Antes de destacar quais são os pontos mais importantes na criação de um App, vale ressaltar que são poucos os que realmente conseguem fazer a diferença no mercado. Uma pesquisa realizada em 2014 com cerca de 10 mil desenvolvedores de aplicativos indicou que apenas 2% dos criadores ganham mais de 100 mil dólares por mês, sendo que a maioria das criações é de jogos. Sendo assim, ao se analisar o mercado, vemos que é fundamental saber o caminho das pedras na hora de se criar um app, garantindo otimização de recursos, de energia e de tempo.

Além das etapas óbvias, como a ideia, o orçamento e a execução, há muitos detalhes que devem ser pensados para a criação do aplicativo: é necessário determinar quais serão todas as telas do app e como funcionará cada uma, incluindo campos de texto, botões, imagens e outros componentes. Em outras palavras, assim como antes de construir uma casa é necessário fazer um projeto, também é necessário fazer um projeto detalhado do app. No caso de sistemas complexos, é adequado que também se faça um protótipo navegável para testar a sua usabilidade. Isso é importante porque, depois de iniciada a programação, fazer mudanças passa a ser um processo demorado e caro. É sempre melhor mudar e testar as suas ideias ainda na fase de projeto e depois programar de uma vez da melhor forma possível.

Outro ponto fundamental, no qual os clientes raramente pensam, é a produção e inserção do conteúdo. Qualquer aplicativo que trabalha informações para o usuário precisa de um banco de dados. Já tive casos, por exemplo, onde se queria criar um app que permitisse localizar lojas que vendessem materiais de construção, mas o idealizador em momento algum procurou saber onde estão esses dados ou como inseri-los no App. Quando for criar um aplicativo, o idealizador precisa pensar como fará essa atualização do banco de dados e onde buscará as informações necessárias. Frequentemente é necessário contratar uma pessoa somente para alimentar e atualizar os dados.

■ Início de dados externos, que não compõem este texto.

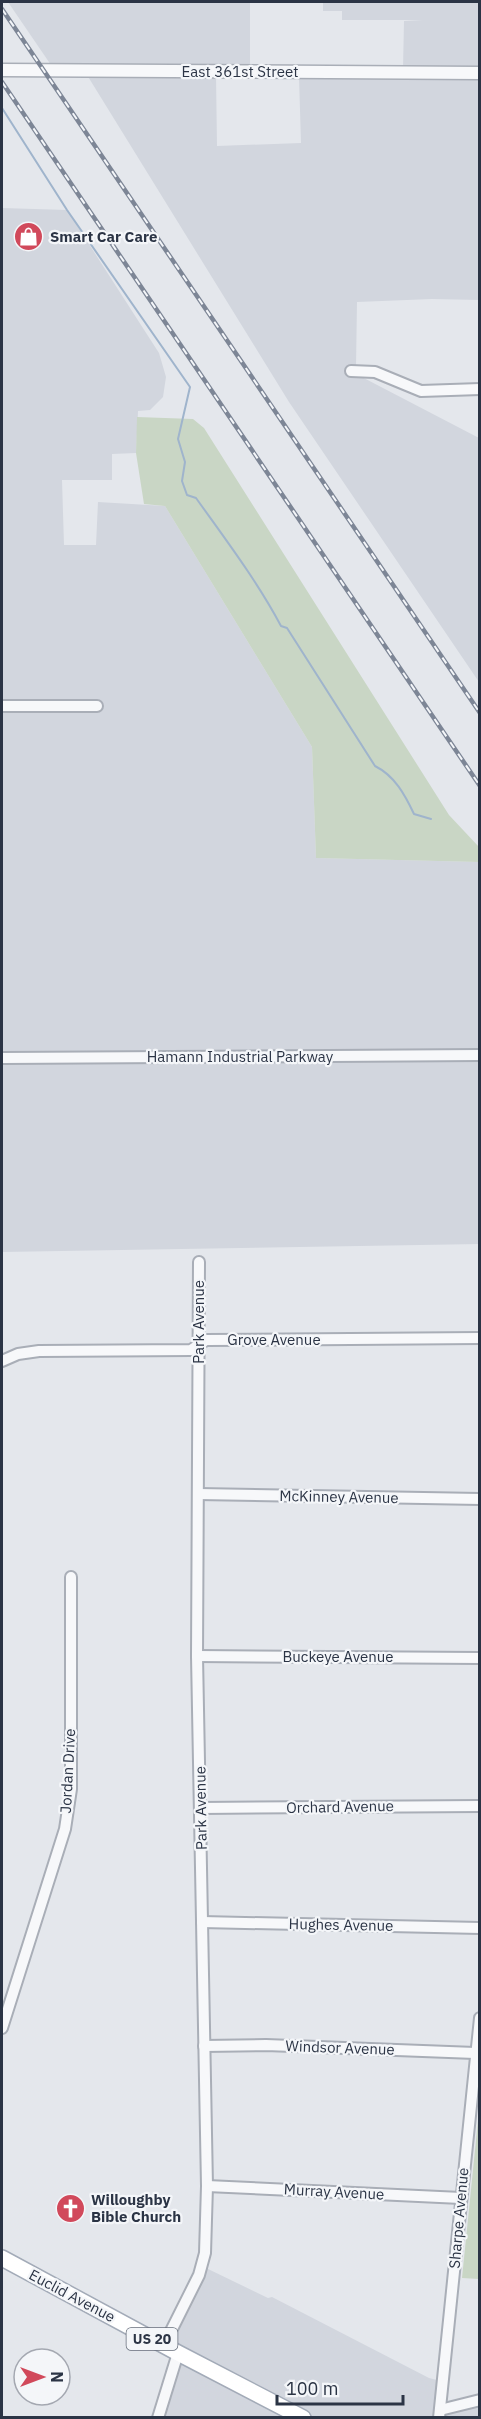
<svg xmlns="http://www.w3.org/2000/svg" width="481" height="2419" font-family="'IBM Plex Sans',sans-serif">
<style>
.built{fill:#d2d6de}
.green{fill:#c9d6c5}
.lines{fill:none;stroke-linecap:round;stroke-linejoin:round}
.stream{stroke:#9fb4cc;stroke-width:2}
.minor-casing{stroke:#a9aeb7;stroke-width:14}
.tertiary-casing{stroke:#a9aeb7;stroke-width:15}
.primary-casing{stroke:#a3abb8;stroke-width:18}
.minor{stroke:#f7f8fa;stroke-width:10}
.tertiary{stroke:#f7f8fa;stroke-width:12}
.primary{stroke:#fff;stroke-width:15}
.rail-casing{stroke:#7d8696;stroke-width:4.5}
.rail{stroke:#f4f6f9;stroke-width:2;stroke-dasharray:7;stroke-linecap:butt}
.labels{text-anchor:middle;stroke-width:4.5;stroke-linejoin:round;paint-order:stroke}
.shield{fill:#f4f6f9;stroke:#676e7b;stroke-width:1.5}
.shield-label{font-size:14px;font-weight:bold;fill:#2b3445}
.street-label{font-size:15px;fill:#2b3445;stroke:#f4f6f9}
.poi-label{font-size:15px;font-weight:bold;fill:#2b3445;stroke:#f4f6f9;text-anchor:start}
</style>
<rect width="100%" height="100%" fill="#e4e7ec"/>
<g class="built">
<path d="M8 2H250V66L51 65Z"/>
<path d="M323 2H479V69H403L404 21 423 20H342V11H323Z"/>
<path d="M87 75H216L217 146 301 143 299 77 479 80V300L432 299 357 302 356 367 358 375 479 438V682L289 402Z"/>
<path d="M2 208 67 210 159 353 166 377 163 397 150 410 138 411 136 453 112 454V480H62L64 545H96L98 502 165 506 312 747 316 858 479 862 480 1244 2 1252Z"/>
<path d="M206 2268 268 2298 272 2297 429 2378 441 2381 437 2417H309L167 2344Z"/>
<path d="M180 2357 297 2418H160Z"/>
<path d="M479 2403V2417L442 2418 443 2412Z"/>
</g>
<g class="green">
<path d="M137 417 193 419 204 428 449 815 479 847V862L316 858 312 747 165 506 144 504 136 453Z"/>
<path d="M479 2111 480 2279H479L462 2278Z"/>
</g>
<g class="lines">
<path class="stream" d="M2 108 67 210 190 387 178 439 185 462 182 481 187 495 196 498C226 540 257 581 281 626L287 628 375 766C395 776 405 795 414 814L431 819"/>
<defs>
<g id="minor">
<path d="M351 371 375 372 421 391 480 389"/>
<path d="M2 706H97"/>
<path d="M2 1058 480 1055"/>
<path d="M2 1361 18 1354 39 1351 191 1350 206 1340 480 1338"/>
<path d="M198 1494 480 1499"/>
<path d="M197 1656 480 1658"/>
<path d="M201 1808 480 1806"/>
<path d="M202 1922 480 1928"/>
<path d="M2 2028 65 1829 71 1789V1577"/>
<path d="M204 2046 266 2045 475 2053"/>
<path d="M207 2186 461 2198"/>
<path d="M164 2345 199 2275 205 2253 207 2186 197 1656 199 1262"/>
<path d="M440 2410 480 2400"/>
<path d="M158 2418 178 2353"/>
<path d="M439 2418 480 2018"/>
</g>
<path id="tertiary" d="M2 70 480 73"/>
<path id="primary" d="M2 2258 178 2353 303 2418"/>
</defs>
<use href="#minor" class="minor-casing"/>
<use href="#tertiary" class="tertiary-casing"/>
<use href="#primary" class="primary-casing"/>
<use href="#minor" class="minor"/>
<use href="#tertiary" class="tertiary"/>
<use href="#primary" class="primary"/>
<defs>
<g id="rail">
<path d="M2 9 480 713"/>
<path d="M2 82 480 786"/>
</g>
</defs>
<use href="#rail" class="rail-casing"/>
<use href="#rail" class="rail"/>
</g>
<defs>
<symbol id="shop-disc" viewBox="-11 -11 22 22"><circle r="9.5" fill="#d1495b" stroke="#f4f6f9"/><path d="M-5-2.5h2.3a2.7 3.5 0 0 1 5.4 0H5L5.5 6h-11ZM-1.5-2.5h3a1.5 2.3 0 0 0-3 0Z" fill="#fff"/></symbol>
<symbol id="church-disc" viewBox="-11 -11 22 22"><circle r="9.5" fill="#d1495b" stroke="#f4f6f9"/><path d="M-1.2-6h2.4v3.5h3.3v2.4h-3.3V6h-2.4V-.1h-3.3v-2.4h3.3Z" fill="#fff"/></symbol>
</defs>
<g fill-rule="evenodd">
<use href="#shop-disc" x="12" y="220" width="33" height="33"/>
<use href="#church-disc" x="54" y="2192" width="33" height="33"/>
</g>
<g class="labels">
<rect class="shield" x="126.5" y="2328" width="51" height="22" rx="4.5"/>
<g class="shield-label">
<text x="152" y="2344">US 20</text>
</g>
<g class="street-label">
<text x="240" y="77">East 361st Street</text>
<text x="240" y="1062">Hamann Industrial Parkway</text>
<text transform="translate(199 1322) rotate(-90)" y="5">Park Avenue</text>
<text x="274" y="1345">Grove Avenue</text>
<text transform="translate(339 1497) rotate(1)" y="5">McKinney Avenue</text>
<text x="338" y="1662">Buckeye Avenue</text>
<text transform="translate(68 1771) rotate(-87)" y="5">Jordan Drive</text>
<text transform="translate(340 1807) rotate(-1)" y="5">Orchard Avenue</text>
<text transform="translate(201 1808) rotate(-91)" y="5">Park Avenue</text>
<text transform="translate(341 1925) rotate(1)" y="5">Hughes Avenue</text>
<text transform="translate(340 2048) rotate(2)" y="5">Windsor Avenue</text>
<text transform="translate(334 2192) rotate(3)" y="5">Murray Avenue</text>
<text transform="translate(459 2218) rotate(-85)" y="5">Sharpe Avenue</text>
<text transform="translate(72 2296) rotate(28)" y="5">Euclid Avenue</text>
</g>
<g class="poi-label">
<text x="50" y="242">Smart Car Care</text>
<text x="91" y="2205">Willoughby<tspan x="91" dy="17">Bible Church</tspan></text>
</g>
</g>
<rect width="481" height="2419" fill="none" stroke="#2b3445" stroke-width="6"/>
<g transform="translate(42 2377) rotate(90)"><circle r="28" fill="#f4f6f9" stroke="#a4a8b1" stroke-width="1.5"/>
<path d="M0-4.5L10 22L0 15L-10 22Z" fill="#d1495b"/>
<text y="-9" font-size="16" font-weight="bold" text-anchor="middle" fill="#2b3445">N</text>
</g>
<path d="M277 2395v9h126v-9" fill="none" stroke="#2b3445" stroke-width="3"/>
<text x="286" y="2395" font-size="18" fill="#2b3445" stroke="#f4f6f9" stroke-width="4.5" paint-order="stroke">100 m</text>
</svg>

Falando em atualização, chegamos a outro ponto que precisa ser levado em conta e acaba sendo esquecido: a avaliação do uso. Muitos pensam que, depois de pronto, o trabalho está encerrado. Muito pelo contrário. Acompanhar o dia a dia do aplicativo é fundamental, pois com essa análise é possível saber o que melhorar, o que mudar, o que suprimir. Por exemplo, se o aplicativo tem uma funcionalidade que está sendo mais utilizada do que outra, vale mais a pena ao idealizador investir nela, melhorá-la, garantindo que seu App esteja sempre em consonância com o mercado. Às vezes, investe-se muito tempo criando funcionalidades que, depois da publicação, ninguém usa. O conselho é sempre implementar um sistema de métricas nos aplicativos (como o Google Analytics), para poder saber como seus usuários usam o App e tomar decisões baseadas em dados reais de uso.

Fazer um aplicativo para celular ou tablet não é tão simples quanto parece. Há muitas etapas e processos, que se não forem conhecidos vão atrapalhar no resultado. Uma boa ideia é apenas o primeiro passo. Os demais virão com o andamento do seu projeto, que, esperamos, seja mais fácil agora, uma vez que sabemos o que é preciso fazer. Inclusive recomenda-se buscar ajuda de especialistas, empresas que tem experiência em todas as áreas necessárias: projeto, estudo de usabilidade, estudo de mercado, design, programação, mas também análise de uso, marketing e manutenção.